** Work required **
Copy the lines from the one containing "Q: Is the food to the left or" to the one containing "A: No, there is a bag but no cars.", both ends included, without any changes.

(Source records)
>>>

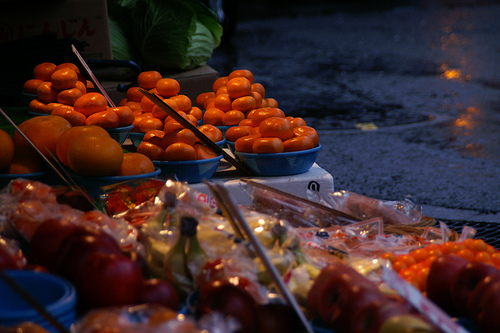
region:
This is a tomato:
[68, 123, 135, 188]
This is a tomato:
[115, 136, 156, 183]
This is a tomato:
[80, 85, 114, 110]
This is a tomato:
[118, 99, 166, 130]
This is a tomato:
[140, 58, 160, 93]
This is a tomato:
[152, 76, 187, 93]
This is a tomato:
[161, 128, 208, 170]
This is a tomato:
[187, 108, 224, 150]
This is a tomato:
[62, 82, 110, 116]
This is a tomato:
[217, 96, 267, 153]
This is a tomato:
[232, 119, 273, 157]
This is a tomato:
[284, 122, 321, 162]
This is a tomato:
[262, 109, 303, 137]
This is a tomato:
[221, 68, 268, 112]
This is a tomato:
[150, 105, 205, 145]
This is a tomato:
[38, 55, 73, 97]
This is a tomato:
[17, 106, 71, 151]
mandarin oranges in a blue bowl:
[222, 110, 328, 182]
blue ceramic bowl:
[227, 145, 322, 180]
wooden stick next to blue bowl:
[135, 92, 240, 168]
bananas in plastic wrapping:
[115, 187, 240, 284]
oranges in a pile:
[199, 72, 280, 135]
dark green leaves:
[109, 3, 236, 79]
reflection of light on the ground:
[427, 23, 498, 168]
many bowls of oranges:
[0, 58, 329, 190]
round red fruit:
[38, 214, 176, 322]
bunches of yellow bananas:
[142, 185, 329, 294]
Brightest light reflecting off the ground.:
[438, 66, 462, 78]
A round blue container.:
[1, 265, 76, 330]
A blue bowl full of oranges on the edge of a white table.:
[233, 139, 322, 173]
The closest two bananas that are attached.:
[160, 213, 212, 279]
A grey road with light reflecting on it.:
[239, 0, 498, 212]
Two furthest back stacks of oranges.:
[24, 57, 135, 129]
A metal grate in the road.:
[426, 213, 499, 248]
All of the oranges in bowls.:
[1, 58, 313, 173]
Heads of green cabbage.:
[108, 0, 224, 68]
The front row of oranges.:
[197, 68, 319, 153]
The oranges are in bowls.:
[25, 61, 297, 157]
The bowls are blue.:
[154, 149, 339, 174]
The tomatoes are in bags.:
[8, 187, 453, 324]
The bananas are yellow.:
[133, 188, 320, 288]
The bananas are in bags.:
[133, 193, 320, 290]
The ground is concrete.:
[243, 12, 498, 212]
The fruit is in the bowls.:
[16, 57, 491, 332]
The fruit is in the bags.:
[14, 162, 476, 328]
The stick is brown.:
[207, 174, 319, 330]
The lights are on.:
[436, 54, 483, 174]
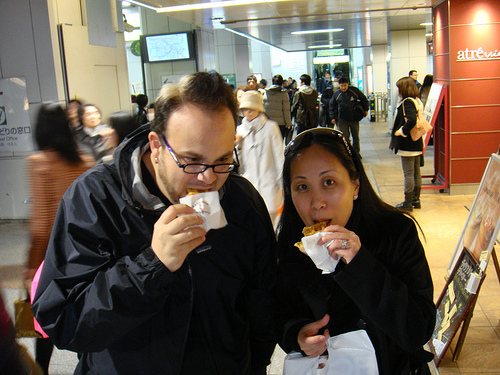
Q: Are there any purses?
A: Yes, there is a purse.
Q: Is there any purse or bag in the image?
A: Yes, there is a purse.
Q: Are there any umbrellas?
A: No, there are no umbrellas.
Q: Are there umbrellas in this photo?
A: No, there are no umbrellas.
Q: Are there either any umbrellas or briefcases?
A: No, there are no umbrellas or briefcases.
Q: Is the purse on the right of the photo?
A: Yes, the purse is on the right of the image.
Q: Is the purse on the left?
A: No, the purse is on the right of the image.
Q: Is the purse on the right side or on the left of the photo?
A: The purse is on the right of the image.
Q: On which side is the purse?
A: The purse is on the right of the image.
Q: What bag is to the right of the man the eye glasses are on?
A: The bag is a purse.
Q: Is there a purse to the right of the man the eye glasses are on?
A: Yes, there is a purse to the right of the man.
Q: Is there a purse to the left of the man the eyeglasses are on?
A: No, the purse is to the right of the man.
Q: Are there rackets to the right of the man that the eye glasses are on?
A: No, there is a purse to the right of the man.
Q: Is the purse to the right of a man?
A: Yes, the purse is to the right of a man.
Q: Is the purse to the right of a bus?
A: No, the purse is to the right of a man.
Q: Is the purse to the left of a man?
A: No, the purse is to the right of a man.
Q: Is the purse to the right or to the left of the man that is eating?
A: The purse is to the right of the man.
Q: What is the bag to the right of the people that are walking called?
A: The bag is a purse.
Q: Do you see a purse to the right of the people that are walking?
A: Yes, there is a purse to the right of the people.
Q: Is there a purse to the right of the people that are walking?
A: Yes, there is a purse to the right of the people.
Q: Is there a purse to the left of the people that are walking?
A: No, the purse is to the right of the people.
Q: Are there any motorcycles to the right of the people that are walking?
A: No, there is a purse to the right of the people.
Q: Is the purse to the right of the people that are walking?
A: Yes, the purse is to the right of the people.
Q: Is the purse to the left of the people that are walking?
A: No, the purse is to the right of the people.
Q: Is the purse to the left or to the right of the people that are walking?
A: The purse is to the right of the people.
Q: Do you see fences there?
A: No, there are no fences.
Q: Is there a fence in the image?
A: No, there are no fences.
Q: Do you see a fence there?
A: No, there are no fences.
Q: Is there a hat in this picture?
A: Yes, there is a hat.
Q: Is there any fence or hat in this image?
A: Yes, there is a hat.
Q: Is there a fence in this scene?
A: No, there are no fences.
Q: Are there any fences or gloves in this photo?
A: No, there are no fences or gloves.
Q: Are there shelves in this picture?
A: No, there are no shelves.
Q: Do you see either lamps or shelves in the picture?
A: No, there are no shelves or lamps.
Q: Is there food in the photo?
A: Yes, there is food.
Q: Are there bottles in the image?
A: No, there are no bottles.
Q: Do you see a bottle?
A: No, there are no bottles.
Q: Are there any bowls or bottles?
A: No, there are no bottles or bowls.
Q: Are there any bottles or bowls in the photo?
A: No, there are no bottles or bowls.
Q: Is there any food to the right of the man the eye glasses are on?
A: Yes, there is food to the right of the man.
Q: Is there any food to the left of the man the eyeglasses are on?
A: No, the food is to the right of the man.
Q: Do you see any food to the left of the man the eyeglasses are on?
A: No, the food is to the right of the man.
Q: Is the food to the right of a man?
A: Yes, the food is to the right of a man.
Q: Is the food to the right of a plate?
A: No, the food is to the right of a man.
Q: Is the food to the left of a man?
A: No, the food is to the right of a man.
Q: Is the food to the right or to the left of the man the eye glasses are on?
A: The food is to the right of the man.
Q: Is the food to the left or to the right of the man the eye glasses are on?
A: The food is to the right of the man.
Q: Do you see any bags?
A: Yes, there is a bag.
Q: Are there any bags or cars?
A: Yes, there is a bag.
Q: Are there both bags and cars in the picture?
A: No, there is a bag but no cars.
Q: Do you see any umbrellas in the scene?
A: No, there are no umbrellas.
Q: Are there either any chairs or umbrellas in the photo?
A: No, there are no umbrellas or chairs.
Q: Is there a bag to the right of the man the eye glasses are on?
A: Yes, there is a bag to the right of the man.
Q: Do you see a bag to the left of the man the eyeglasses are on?
A: No, the bag is to the right of the man.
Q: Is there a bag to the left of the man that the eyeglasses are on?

<<<

** Solution **
Q: Is the food to the left or to the right of the man the eye glasses are on?
A: The food is to the right of the man.
Q: Do you see any bags?
A: Yes, there is a bag.
Q: Are there any bags or cars?
A: Yes, there is a bag.
Q: Are there both bags and cars in the picture?
A: No, there is a bag but no cars.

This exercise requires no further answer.